Greek officials are gearing up for tough negotiations on Tuesday when they meet the country's international creditors in Paris for a final audit into reforms needed for a 240-billion-euro bailout.
The two-day meeting will "raise key points and get the audit going", said a spokesman of the European Commission -- one of Greece's three international lenders.
"Progress needs to be made on a certain number of measures before the mission can go back to Greece," another EU source told AFP.
"It's the last audit and it is therefore expected to be the most difficult," Sophia Voultepsi, Greece's government spokeswoman, told private television channel Skai.
Among thorny issues is Greece's budget for 2015, which has failed to win the approval of the international creditors -- who also include the International Monetary Fund and the European Central Bank.

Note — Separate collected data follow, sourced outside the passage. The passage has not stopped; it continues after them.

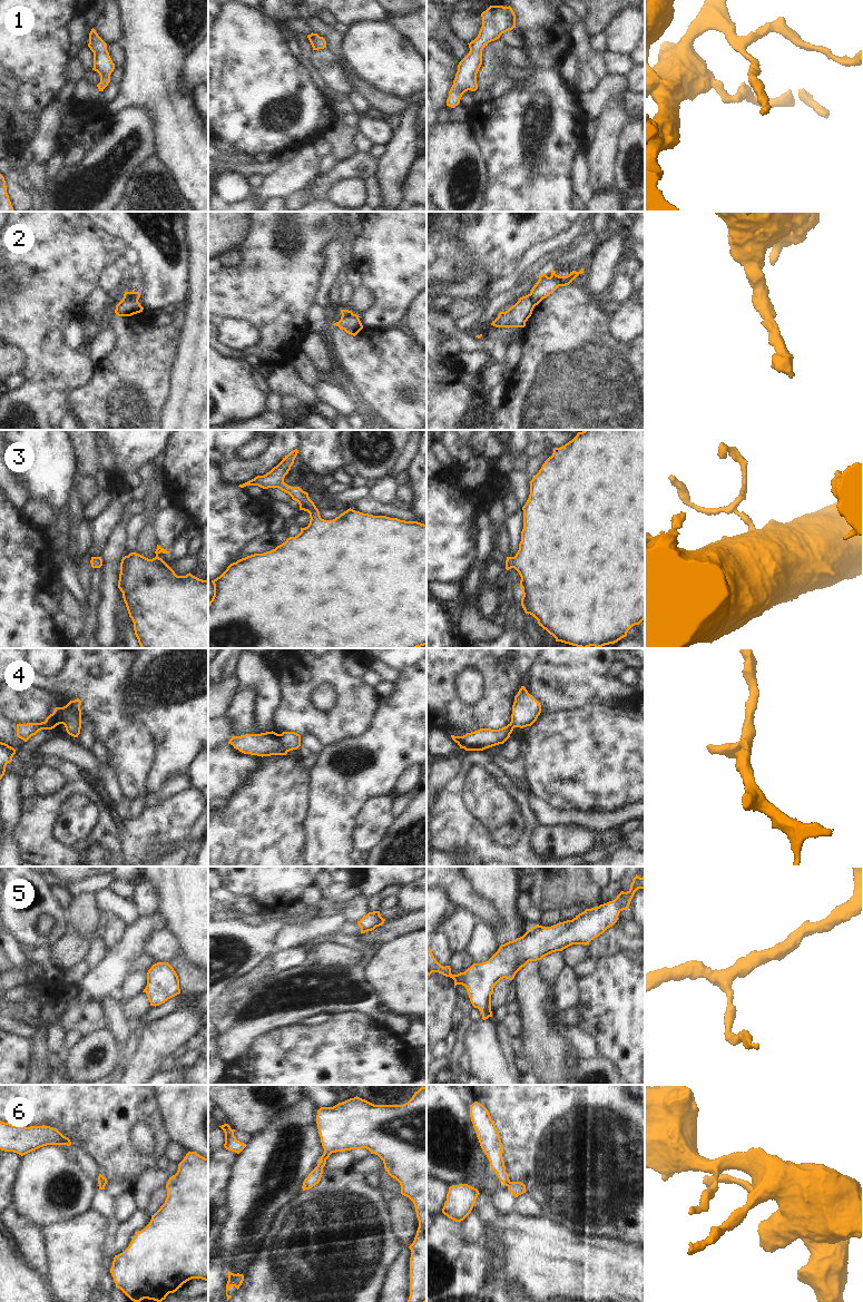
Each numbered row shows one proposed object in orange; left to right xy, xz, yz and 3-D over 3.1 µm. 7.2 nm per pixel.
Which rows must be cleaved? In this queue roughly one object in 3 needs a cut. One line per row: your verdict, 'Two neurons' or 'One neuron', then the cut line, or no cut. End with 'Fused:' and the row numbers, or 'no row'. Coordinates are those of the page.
1: One neuron. No split
2: Two neurons. Split along xy (124, 296), (129, 296), (137, 301)
3: One neuron. No split
4: One neuron. No split
5: One neuron. No split
6: Two neurons. Split along xz (317, 1165), (322, 1168)
Fused: 2, 6.

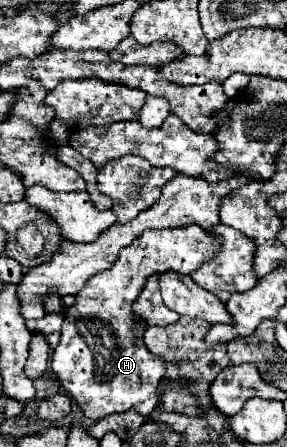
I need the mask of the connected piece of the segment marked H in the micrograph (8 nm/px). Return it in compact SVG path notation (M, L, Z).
M184 226L184 228L162 228L162 230L144 230L132 246L126 246L112 268L96 274L86 282L86 286L78 292L76 304L68 308L64 324L62 324L62 336L58 346L52 352L52 370L56 372L62 388L66 394L82 408L86 418L100 420L114 412L126 412L130 408L138 410L142 416L148 416L158 406L158 382L162 380L162 374L166 374L166 366L162 366L162 358L156 354L150 354L146 346L142 344L142 332L144 328L138 328L138 324L132 318L132 304L142 292L142 286L146 284L146 278L150 278L156 272L174 270L178 274L192 274L202 262L216 256L220 242L212 238L206 230L200 226Z

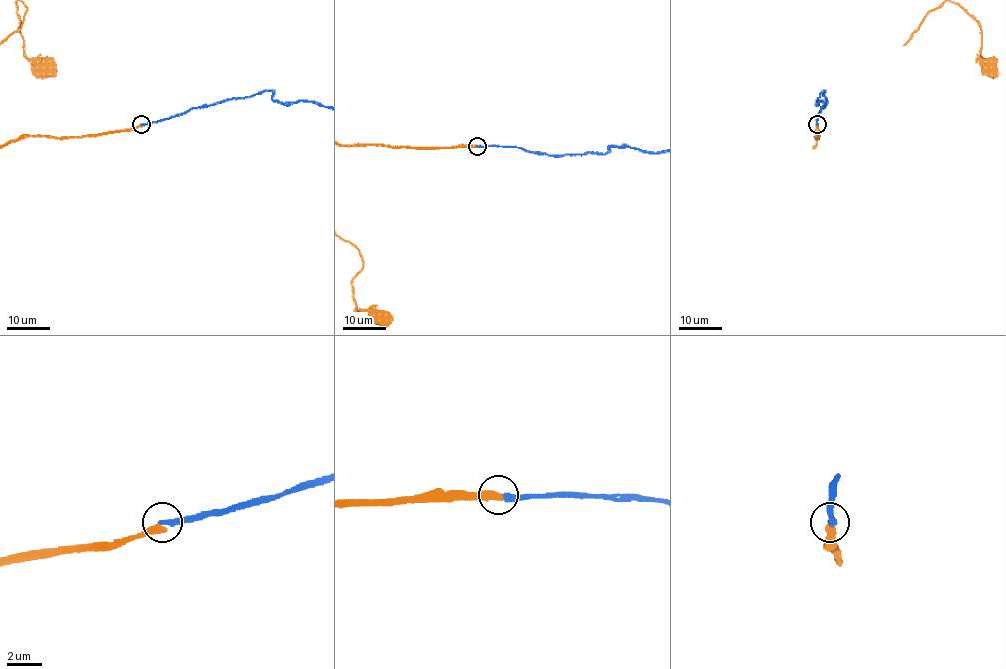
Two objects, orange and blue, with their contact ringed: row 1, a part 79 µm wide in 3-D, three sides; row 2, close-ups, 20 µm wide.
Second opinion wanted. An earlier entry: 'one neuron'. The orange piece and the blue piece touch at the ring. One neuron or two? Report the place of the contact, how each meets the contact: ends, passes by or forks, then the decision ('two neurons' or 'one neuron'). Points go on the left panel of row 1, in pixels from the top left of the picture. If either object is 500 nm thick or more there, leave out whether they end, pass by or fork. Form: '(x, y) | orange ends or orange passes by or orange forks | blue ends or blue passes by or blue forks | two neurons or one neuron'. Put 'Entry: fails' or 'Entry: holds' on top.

To meet its target of keeping the deficit to 0.2 percent of output, Athens would need two to three billion euros in additional resources than budgeted, the creditors said.
The budget put forward by Athens expects economic growth to reach 2.9 percent in 2015.
Prime Minister Antonis Samaras said early this month that Greece would seek additional debt relief as a reward for a massive belt-tightening effort to slash its colossal debt.
Other structural reforms including union rights and social assurances are also being discussed, although the government is facing immense popular pressure ahead of elections next year.
Unions have called a general strike on Thursday.
The conclusion of such an audit would also mark the end of the EU's bailout programme for Greece. The IMF's programme would however go on until 2016.
The European Commission estimates that Greece will end six years of recession in 2014 and post slim growth of 0.6 percent.
Output expansion will pick up pace in 2015 to 2.9 percent before reaching 3.7 percent in 2016, according to the commission.